Au Québec, avec le scandale de la corruption dans la construction, il est difficile d'entendre ou de lire le mot ristourne sans que cela éveille les pires soupçons. Heureusement, il y a ristourne et ristourne.

Dans un intéressant article de ma collègue Ariane Lacoursière publié lundi, La Presse décrivait la pratique selon laquelle les hôpitaux québécois exigent une ristourne de 1% à 4% aux fournisseurs de matériel médical désireux de décrocher un contrat.

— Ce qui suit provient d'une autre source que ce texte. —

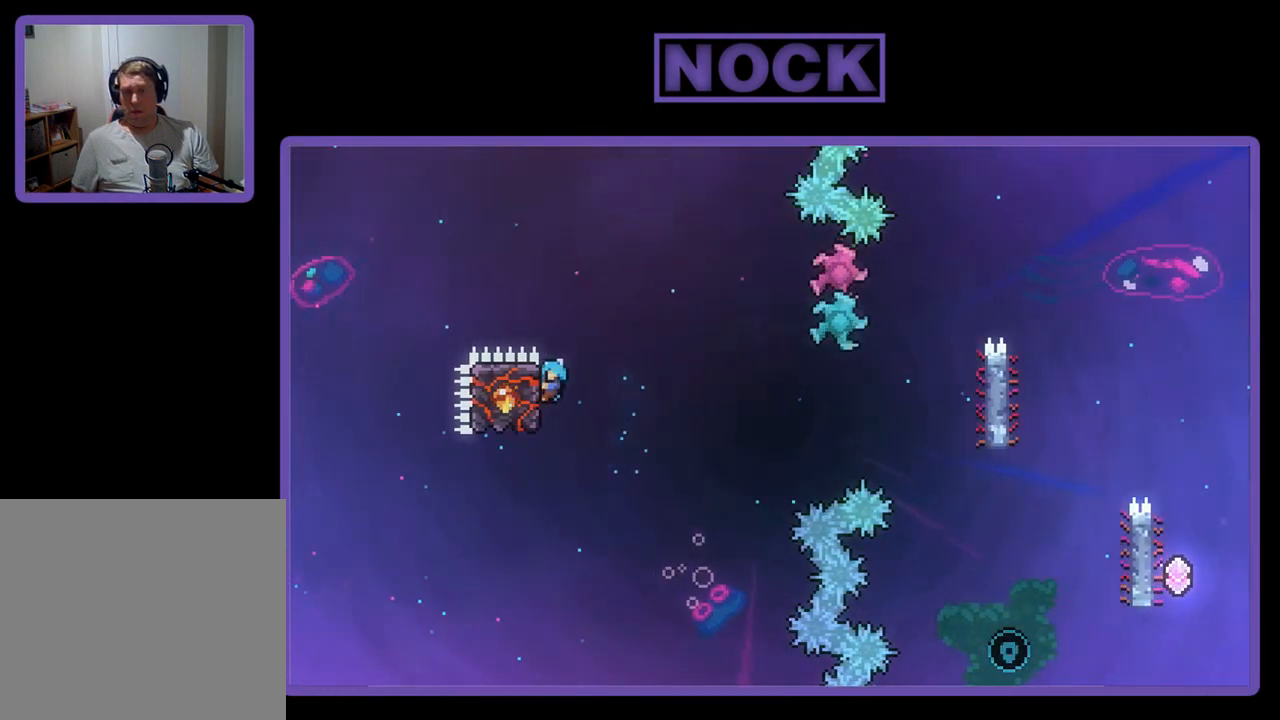
{"buttons": ["CROSS", "R2", "DPAD_DOWN", "DPAD_RIGHT"], "left_stick": "center", "events": [[83, "DPAD_DOWN", "down"], [217, "CROSS", "down"]]}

Dans ce cas, l'argent ne va pas dans les poches d'un fonctionnaire, d'un élu ou d'un mafieux de passage. L'argent retourne à l'hôpital.

On devrait applaudir. Ces ristournes sur la valeur d'un contrat, ça équivaut à une baisse de la facture. Si les hôpitaux recourent à une pratique généralisée, qui consiste à utiliser leur poids et leur rapport de force pour réduire le coût de leurs fournitures, c'est de la saine gestion de fonds publics, une façon de dégager des fonds pour mieux servir les patients.

Alors, pourquoi s'indigner, comme l'a fait la critique de la CAQ en matière de santé, Mme Hélène Danault, pour qui ces ristournes sont «illégales» ? Illégales par rapport à quoi? Au droit criminel? Aux grands principes éthiques qui régissent nos démocraties? À la charte des valeurs québécoises?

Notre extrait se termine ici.